IMO we want the best companies to manufacture in the US, not the ones on life support.

3 years from now TSMC will be the shining star of Chips act and subsidies. The other companies will be a political discussion topic on "what happened"

Also it is possible to offer subsidies to get R&D and product design done in the US. Intel and Micron both changed organization to move leadership to Asia in exchange for government support. This is what the US should do IMO.
 
Why bother moving management to Asia?
I have no idea what it means
I understand the point of hiring talented Asians, but that can be done easily in the US.
There's no need to go to Asia
 
Incidentally, the complaints about the government investing in Intel are...
It reminds me of the people in my hometown of Japan who are complaining about the government's investment in Rapidus.
 
The Chips act is not a subsidy for the company. it was never intended for that. It was to get factories in the US. They could have gotten the subsidies in other countries. It is working great. .... If you want company subsidies, create a welfare program for needy companies.
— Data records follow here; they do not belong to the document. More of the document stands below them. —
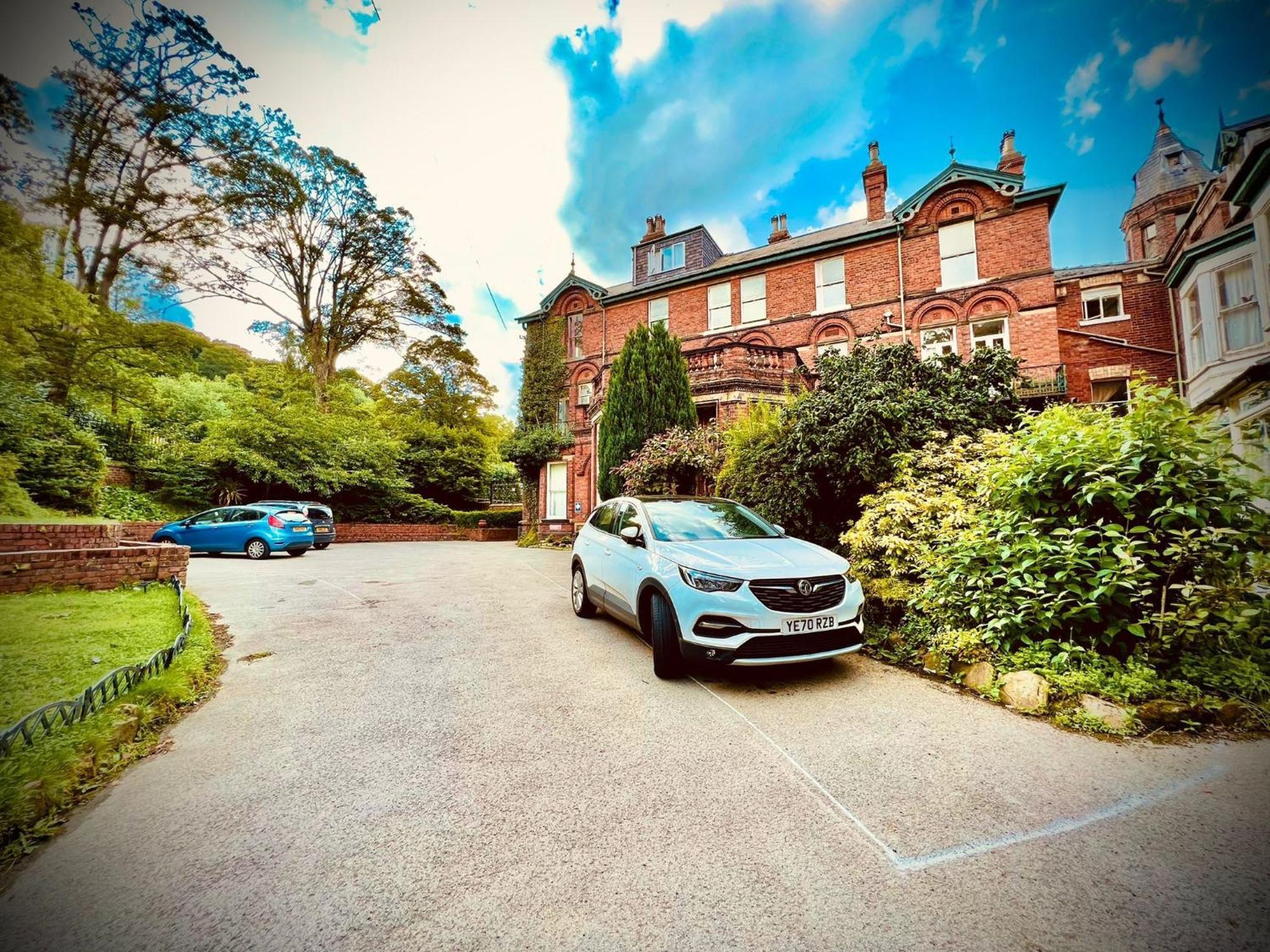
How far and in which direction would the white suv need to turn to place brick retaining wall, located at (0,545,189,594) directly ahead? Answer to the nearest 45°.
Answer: approximately 135° to its right

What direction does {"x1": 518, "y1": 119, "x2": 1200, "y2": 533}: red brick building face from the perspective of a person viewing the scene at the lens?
facing the viewer and to the left of the viewer

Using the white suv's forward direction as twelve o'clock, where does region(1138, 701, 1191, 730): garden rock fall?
The garden rock is roughly at 11 o'clock from the white suv.

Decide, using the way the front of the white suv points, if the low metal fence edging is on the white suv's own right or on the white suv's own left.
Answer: on the white suv's own right

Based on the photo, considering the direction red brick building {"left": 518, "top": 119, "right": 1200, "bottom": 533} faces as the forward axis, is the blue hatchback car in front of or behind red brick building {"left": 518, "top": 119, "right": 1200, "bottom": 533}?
in front

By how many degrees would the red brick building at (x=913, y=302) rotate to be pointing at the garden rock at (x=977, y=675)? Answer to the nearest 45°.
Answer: approximately 45° to its left

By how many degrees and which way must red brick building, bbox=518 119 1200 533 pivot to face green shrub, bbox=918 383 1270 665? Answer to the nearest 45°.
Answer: approximately 45° to its left

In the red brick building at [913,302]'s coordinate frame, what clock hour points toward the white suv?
The white suv is roughly at 11 o'clock from the red brick building.

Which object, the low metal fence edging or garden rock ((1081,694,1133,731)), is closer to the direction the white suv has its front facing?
the garden rock

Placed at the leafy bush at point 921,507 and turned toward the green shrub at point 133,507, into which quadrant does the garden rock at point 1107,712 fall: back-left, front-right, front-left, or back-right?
back-left

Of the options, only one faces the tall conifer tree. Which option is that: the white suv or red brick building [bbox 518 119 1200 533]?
the red brick building

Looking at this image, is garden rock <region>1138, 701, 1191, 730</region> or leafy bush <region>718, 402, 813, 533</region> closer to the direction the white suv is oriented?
the garden rock

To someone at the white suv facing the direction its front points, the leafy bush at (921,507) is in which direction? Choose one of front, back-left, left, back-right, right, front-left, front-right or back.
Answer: left

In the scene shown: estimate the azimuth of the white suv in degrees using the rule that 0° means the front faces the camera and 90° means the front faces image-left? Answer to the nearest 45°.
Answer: approximately 315°

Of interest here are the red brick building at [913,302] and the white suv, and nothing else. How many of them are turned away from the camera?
0
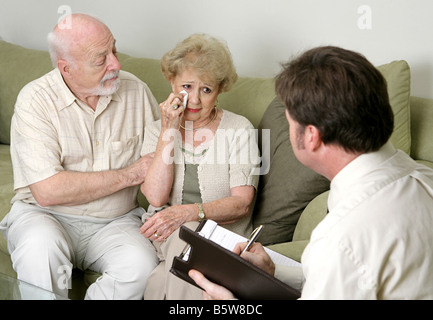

IMO we want the best companies to manufacture in the US, not the ones on life support.

3 years from now TSMC will be the shining star of Chips act and subsidies. The other companies will be a political discussion topic on "what happened"

Also it is possible to offer subsidies to get R&D and product design done in the US. Intel and Micron both changed organization to move leadership to Asia in exchange for government support. This is what the US should do IMO.
Yes, the point of the subsidies was to pay TSMC to bring semiconductor manufacturing to the US and so far, the ROI of the money spent so far seems to be very good. TSMC is hiring interns to teach Americans about semiconductors.

 
Politicians are good at sensing weakness. They would like to hang the Solyndra label on Intel and hang that dunce cap on Trump for investing in another Solyndra. And she may be right, time will tell. On the other hand, more sophisticated VCs are prepared for 90% failure rate in order to get 100x wins occasionally.

It worries me that team Democrat are pulling for Intel to fail.
 
If "we" are going to invest in semiconductor manufacturing technology, why not TI who seems to know how to manage technology, people and product? Intel isn't our only choice.
Because TI doesn't do cutting edge logic development. Not a knock on TI, its just that they don't meet that particular need. If there were some other option for leading edge logic development in the US I'm willing to bet that no one on this board would be saying we need Intel.
 
I'm sure if Intel was more unionized, Warren would magically be super pro-Intel
The amusing thing is that Elizabeth Warren, Bernie Sanders, and Alexandria Ocasio-Cortez, perhaps the loudest advocates of labor unions in Congress, have never themselves been union members.

As a former member of the AFL-CIO, working under a union seniority contract, I can say that after that experience I despised labor unions. IMO, you can't really understand unions and how they operate until you're a member of one.
 
I'm sure if Intel was more unionized, Warren would magically be super pro-Intel
In 2022, there was an Intel engineer who was running for Congress and as part of his campaign, he tried to push for a unionization drive for lithography engineers. Both the unionization drive and the campaigns failed.